[Opening Information supplied section]

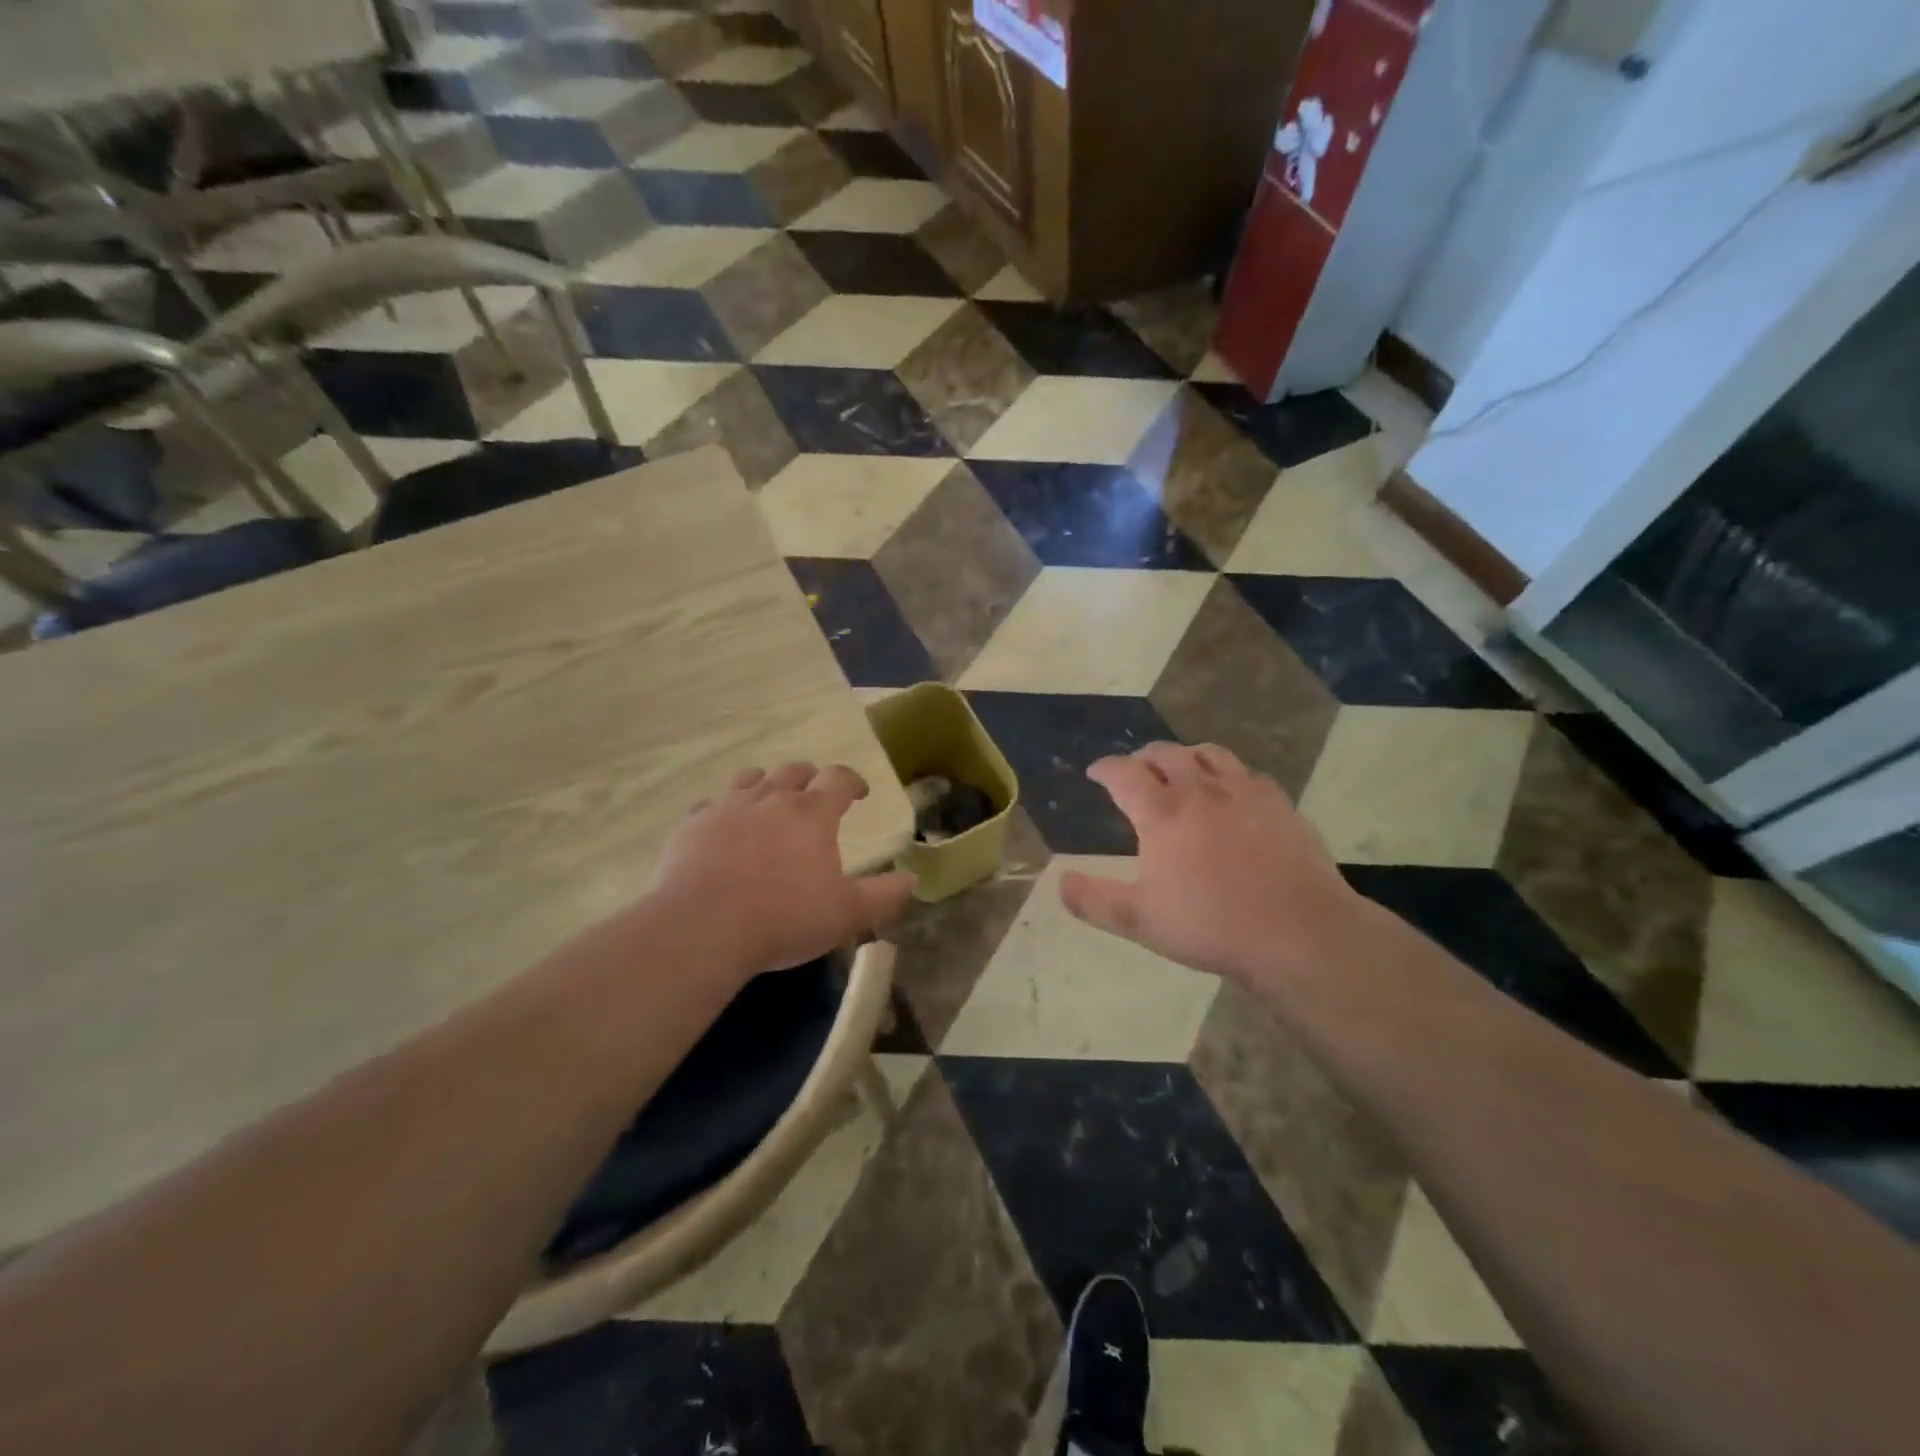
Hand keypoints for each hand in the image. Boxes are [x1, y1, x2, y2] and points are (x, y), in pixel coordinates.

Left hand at [645, 762, 914, 979]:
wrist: (701, 928)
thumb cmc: (784, 917)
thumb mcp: (847, 914)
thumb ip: (883, 896)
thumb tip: (910, 879)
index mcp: (811, 813)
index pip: (838, 779)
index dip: (852, 782)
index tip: (859, 793)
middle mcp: (770, 799)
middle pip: (793, 772)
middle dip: (809, 779)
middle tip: (815, 794)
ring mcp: (727, 808)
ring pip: (751, 779)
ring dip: (766, 783)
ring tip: (770, 798)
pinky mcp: (692, 826)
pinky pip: (711, 805)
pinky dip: (725, 810)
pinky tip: (724, 828)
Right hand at [1059, 743, 1368, 990]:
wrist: (1298, 932)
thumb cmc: (1211, 926)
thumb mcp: (1140, 921)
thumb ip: (1095, 900)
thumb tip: (1059, 882)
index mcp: (1163, 813)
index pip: (1124, 774)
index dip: (1105, 768)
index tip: (1095, 771)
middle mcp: (1200, 790)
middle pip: (1166, 754)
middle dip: (1143, 756)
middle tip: (1135, 768)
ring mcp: (1244, 792)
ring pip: (1209, 754)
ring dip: (1186, 756)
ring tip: (1180, 768)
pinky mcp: (1279, 803)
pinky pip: (1247, 773)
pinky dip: (1228, 773)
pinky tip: (1231, 791)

[Closing Information supplied section]

**What you need to do:** Once the line with "thumb mcp: (847, 914)" is found in the records above, print exactly that line and every line after it through the line with "pinky dip: (725, 810)".

**Reply:**
thumb mcp: (847, 914)
thumb ip: (883, 896)
thumb tip: (910, 879)
index mcp: (811, 813)
index pip: (838, 779)
index dip: (852, 782)
index tip: (859, 793)
middle mcp: (770, 799)
middle pip: (793, 772)
middle dip: (809, 779)
middle tip: (815, 794)
ring mcp: (727, 808)
ring pip: (751, 779)
ring dip: (766, 783)
ring tip: (770, 798)
pinky mcp: (692, 826)
pinky pip: (711, 805)
pinky dip: (725, 810)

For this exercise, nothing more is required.